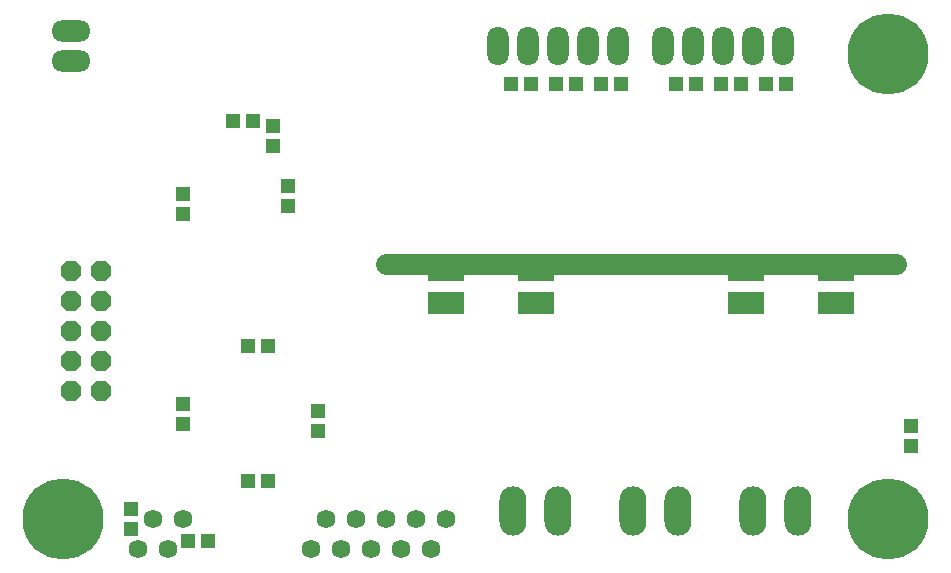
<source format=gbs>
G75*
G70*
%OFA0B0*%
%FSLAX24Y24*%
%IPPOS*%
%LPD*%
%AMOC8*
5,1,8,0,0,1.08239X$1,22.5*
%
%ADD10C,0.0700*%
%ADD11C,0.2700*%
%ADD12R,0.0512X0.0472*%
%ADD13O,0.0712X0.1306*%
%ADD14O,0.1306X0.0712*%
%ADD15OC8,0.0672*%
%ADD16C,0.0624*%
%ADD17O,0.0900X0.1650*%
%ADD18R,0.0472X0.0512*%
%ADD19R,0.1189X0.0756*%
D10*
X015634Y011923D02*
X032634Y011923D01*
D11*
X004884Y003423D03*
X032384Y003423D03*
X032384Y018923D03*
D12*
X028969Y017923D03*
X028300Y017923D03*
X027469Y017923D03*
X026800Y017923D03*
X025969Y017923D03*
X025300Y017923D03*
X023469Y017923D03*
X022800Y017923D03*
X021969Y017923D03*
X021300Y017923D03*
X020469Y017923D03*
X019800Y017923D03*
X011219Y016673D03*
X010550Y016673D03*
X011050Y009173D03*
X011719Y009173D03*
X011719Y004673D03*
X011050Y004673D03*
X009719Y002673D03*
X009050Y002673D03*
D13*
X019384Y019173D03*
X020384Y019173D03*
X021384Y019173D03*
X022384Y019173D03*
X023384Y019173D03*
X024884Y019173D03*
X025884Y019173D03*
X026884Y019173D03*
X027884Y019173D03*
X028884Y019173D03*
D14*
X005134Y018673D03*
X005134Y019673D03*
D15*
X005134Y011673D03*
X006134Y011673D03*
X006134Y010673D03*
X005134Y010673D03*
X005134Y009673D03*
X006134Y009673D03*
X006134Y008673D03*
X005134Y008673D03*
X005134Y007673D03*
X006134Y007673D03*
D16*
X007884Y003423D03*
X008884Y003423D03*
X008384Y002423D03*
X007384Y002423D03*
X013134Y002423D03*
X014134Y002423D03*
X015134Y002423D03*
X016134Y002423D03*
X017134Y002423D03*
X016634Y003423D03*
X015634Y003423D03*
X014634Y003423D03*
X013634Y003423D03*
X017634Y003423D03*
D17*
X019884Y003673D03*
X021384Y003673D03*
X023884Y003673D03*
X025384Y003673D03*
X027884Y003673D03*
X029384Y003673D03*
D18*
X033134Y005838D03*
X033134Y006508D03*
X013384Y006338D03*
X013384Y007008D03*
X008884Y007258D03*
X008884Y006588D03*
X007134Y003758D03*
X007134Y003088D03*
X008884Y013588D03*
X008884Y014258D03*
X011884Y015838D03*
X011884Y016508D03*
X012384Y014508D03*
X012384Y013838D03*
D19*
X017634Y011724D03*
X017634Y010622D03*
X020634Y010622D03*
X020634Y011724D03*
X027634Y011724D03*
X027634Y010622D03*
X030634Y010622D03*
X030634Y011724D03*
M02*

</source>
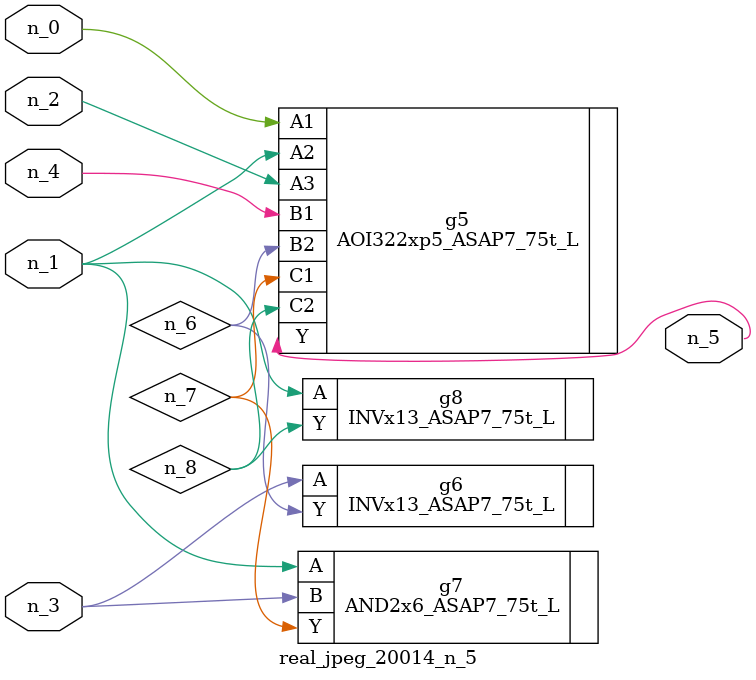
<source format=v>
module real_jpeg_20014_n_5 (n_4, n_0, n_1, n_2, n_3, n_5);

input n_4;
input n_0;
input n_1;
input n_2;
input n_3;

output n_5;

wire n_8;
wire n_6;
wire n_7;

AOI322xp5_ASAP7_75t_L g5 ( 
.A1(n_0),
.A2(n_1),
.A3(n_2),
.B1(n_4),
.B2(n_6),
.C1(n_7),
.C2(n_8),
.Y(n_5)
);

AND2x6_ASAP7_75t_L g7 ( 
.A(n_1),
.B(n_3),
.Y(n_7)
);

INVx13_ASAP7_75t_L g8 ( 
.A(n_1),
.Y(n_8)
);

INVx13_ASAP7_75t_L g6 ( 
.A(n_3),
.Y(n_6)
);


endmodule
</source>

· · · · · · ·

WORK TO COMPLETE – Starting with the line that has "X027634Y011724D03*" and ending with the last line of the records, retype every line exactly and only those lines. Do not include the pictures.

ANSWER TO THIS EXERCISE –
X027634Y011724D03*
X027634Y010622D03*
X030634Y010622D03*
X030634Y011724D03*
M02*

</source>
<source format=v>
module real_jpeg_20014_n_5 (n_4, n_0, n_1, n_2, n_3, n_5);

input n_4;
input n_0;
input n_1;
input n_2;
input n_3;

output n_5;

wire n_8;
wire n_6;
wire n_7;

AOI322xp5_ASAP7_75t_L g5 ( 
.A1(n_0),
.A2(n_1),
.A3(n_2),
.B1(n_4),
.B2(n_6),
.C1(n_7),
.C2(n_8),
.Y(n_5)
);

AND2x6_ASAP7_75t_L g7 ( 
.A(n_1),
.B(n_3),
.Y(n_7)
);

INVx13_ASAP7_75t_L g8 ( 
.A(n_1),
.Y(n_8)
);

INVx13_ASAP7_75t_L g6 ( 
.A(n_3),
.Y(n_6)
);


endmodule
</source>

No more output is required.